What the task asks:
Every entry below should be restated word for word, except for its images.

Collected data
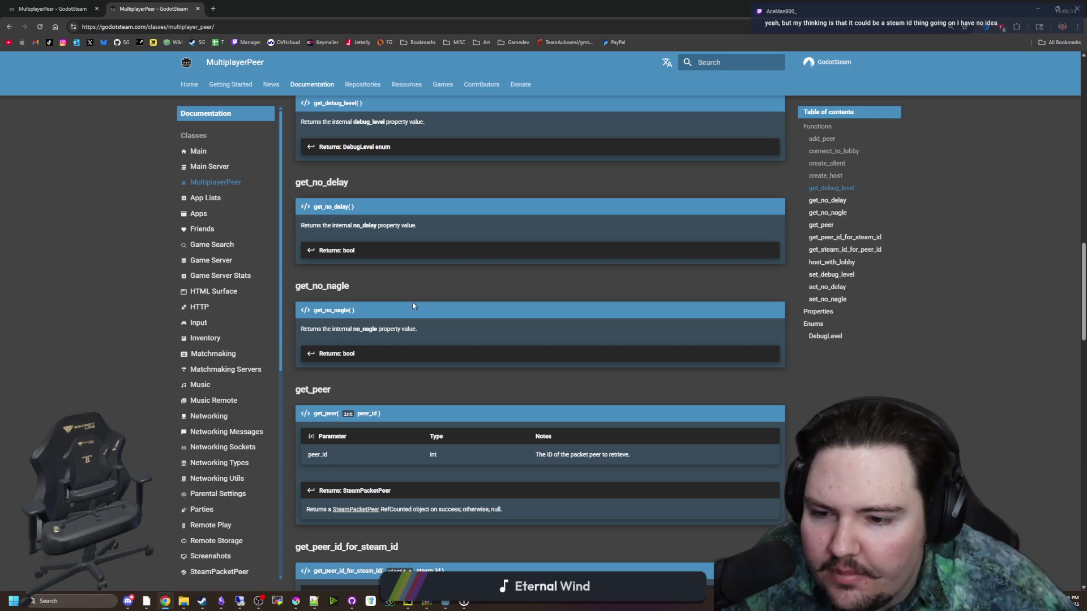
{"action": "scroll", "coordinate": [413, 305], "scroll_direction": "up", "scroll_amount": 1}
{"action": "scroll", "coordinate": [341, 245], "scroll_direction": "down", "scroll_amount": 1}
{"action": "left_click_drag", "start_coordinate": [350, 287], "coordinate": [296, 287]}
{"action": "scroll", "coordinate": [422, 304], "scroll_direction": "down", "scroll_amount": 2}
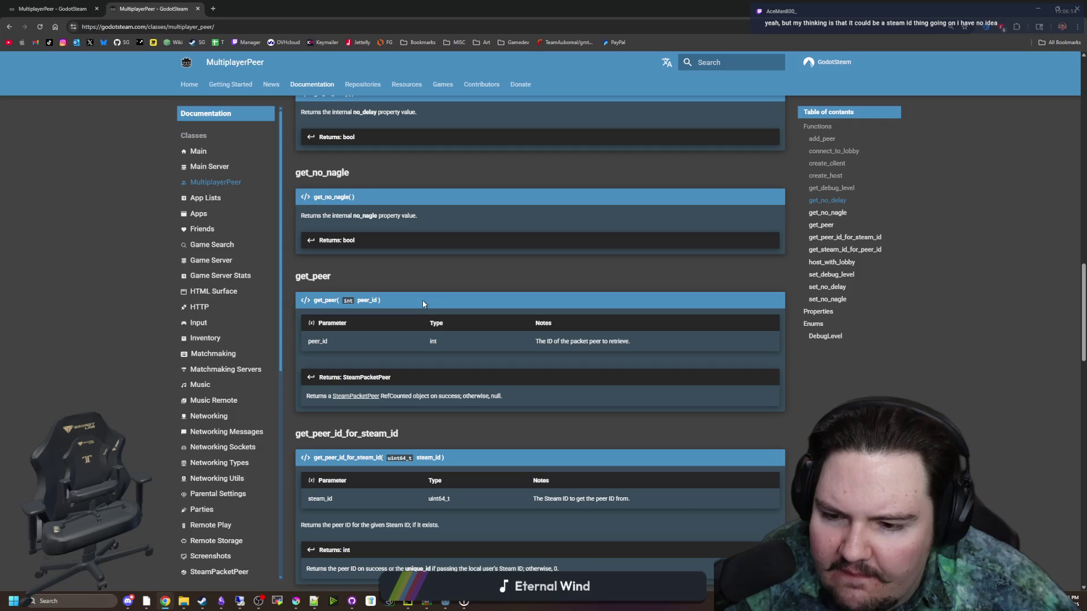
{"action": "scroll", "coordinate": [422, 304], "scroll_direction": "down", "scroll_amount": 2}
{"action": "scroll", "coordinate": [422, 304], "scroll_direction": "down", "scroll_amount": 7}
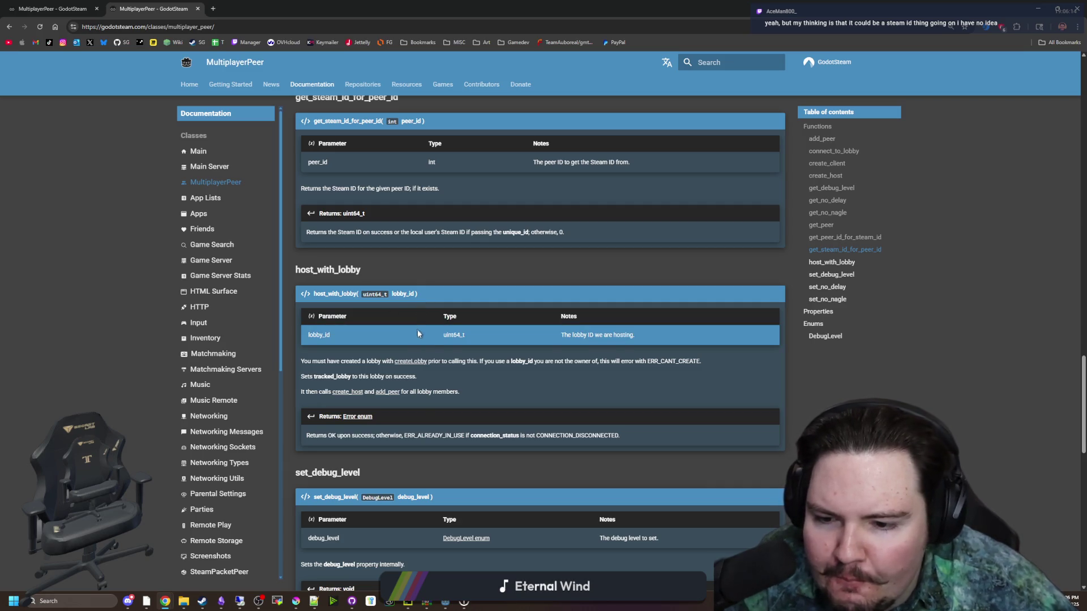
{"action": "scroll", "coordinate": [480, 408], "scroll_direction": "down", "scroll_amount": 3}
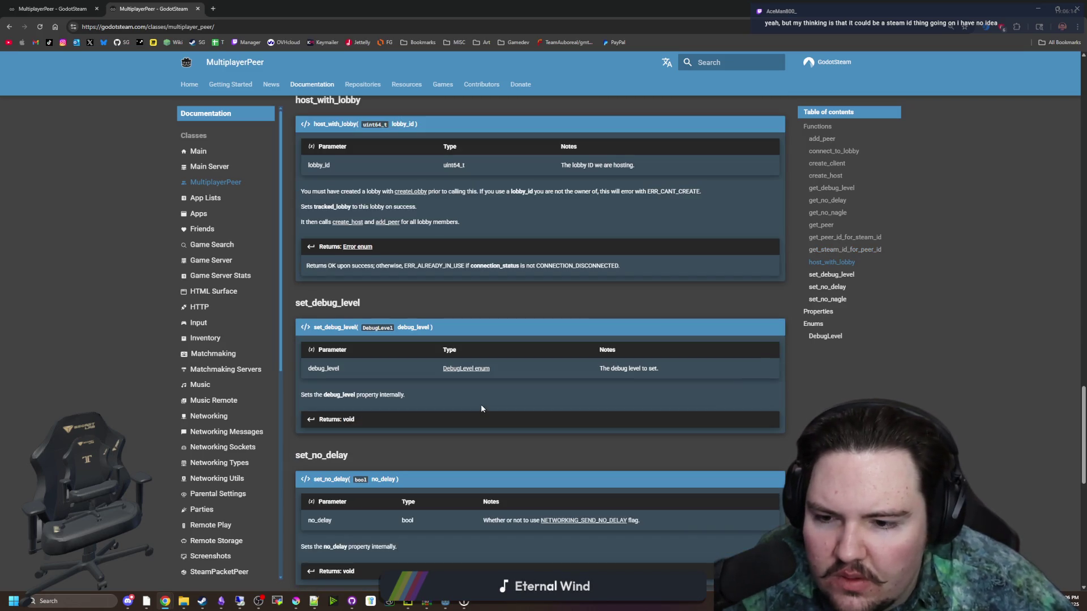
{"action": "scroll", "coordinate": [415, 390], "scroll_direction": "down", "scroll_amount": 6}
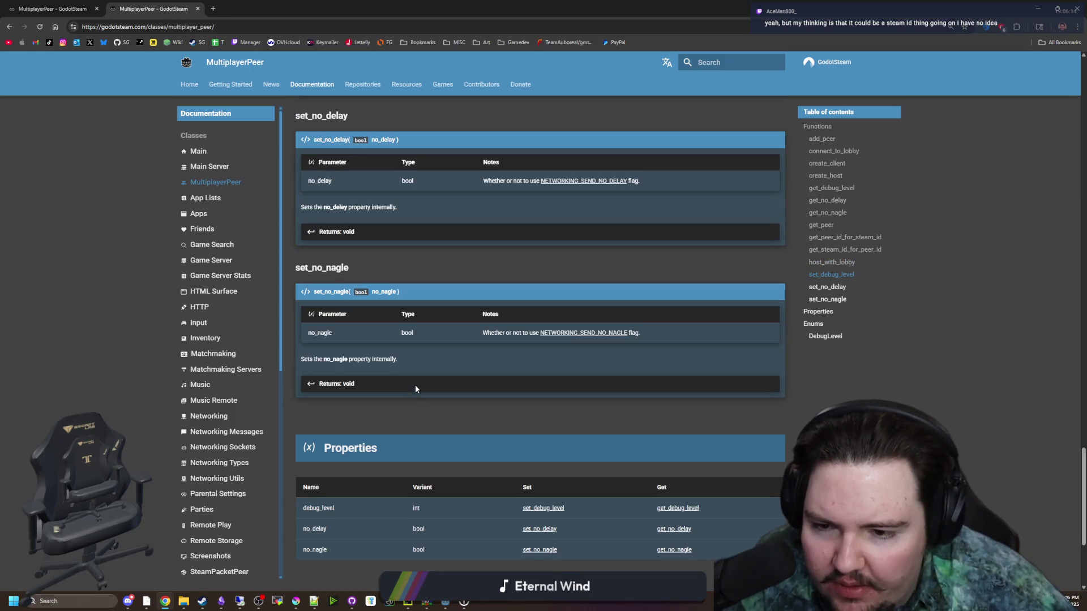
{"action": "scroll", "coordinate": [464, 266], "scroll_direction": "up", "scroll_amount": 1}
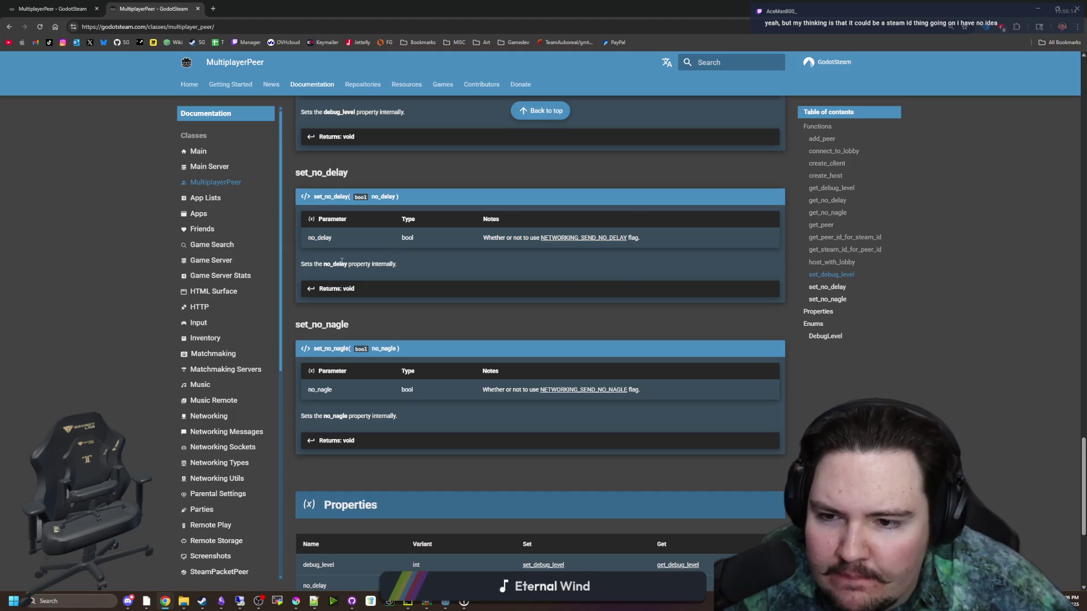
{"action": "scroll", "coordinate": [390, 316], "scroll_direction": "down", "scroll_amount": 2}
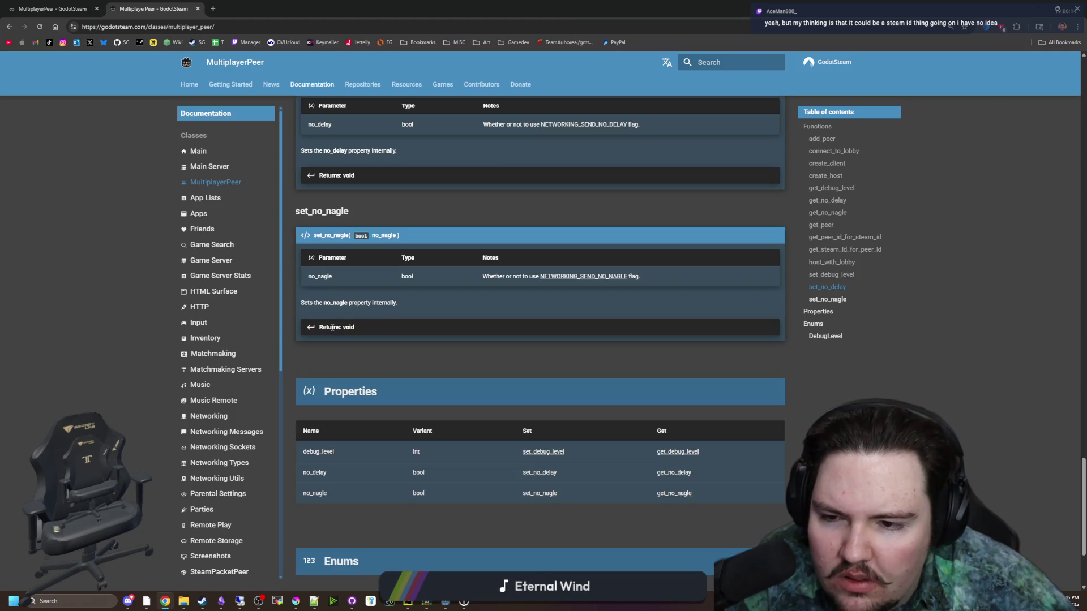
{"action": "scroll", "coordinate": [386, 328], "scroll_direction": "down", "scroll_amount": 1}
{"action": "scroll", "coordinate": [386, 331], "scroll_direction": "down", "scroll_amount": 2}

Response to this task:
{"action": "scroll", "coordinate": [413, 305], "scroll_direction": "up", "scroll_amount": 1}
{"action": "scroll", "coordinate": [341, 245], "scroll_direction": "down", "scroll_amount": 1}
{"action": "left_click_drag", "start_coordinate": [350, 287], "coordinate": [296, 287]}
{"action": "scroll", "coordinate": [422, 304], "scroll_direction": "down", "scroll_amount": 2}
{"action": "scroll", "coordinate": [422, 304], "scroll_direction": "down", "scroll_amount": 2}
{"action": "scroll", "coordinate": [422, 304], "scroll_direction": "down", "scroll_amount": 7}
{"action": "scroll", "coordinate": [480, 408], "scroll_direction": "down", "scroll_amount": 3}
{"action": "scroll", "coordinate": [415, 390], "scroll_direction": "down", "scroll_amount": 6}
{"action": "scroll", "coordinate": [464, 266], "scroll_direction": "up", "scroll_amount": 1}
{"action": "scroll", "coordinate": [390, 316], "scroll_direction": "down", "scroll_amount": 2}
{"action": "scroll", "coordinate": [386, 328], "scroll_direction": "down", "scroll_amount": 1}
{"action": "scroll", "coordinate": [386, 331], "scroll_direction": "down", "scroll_amount": 2}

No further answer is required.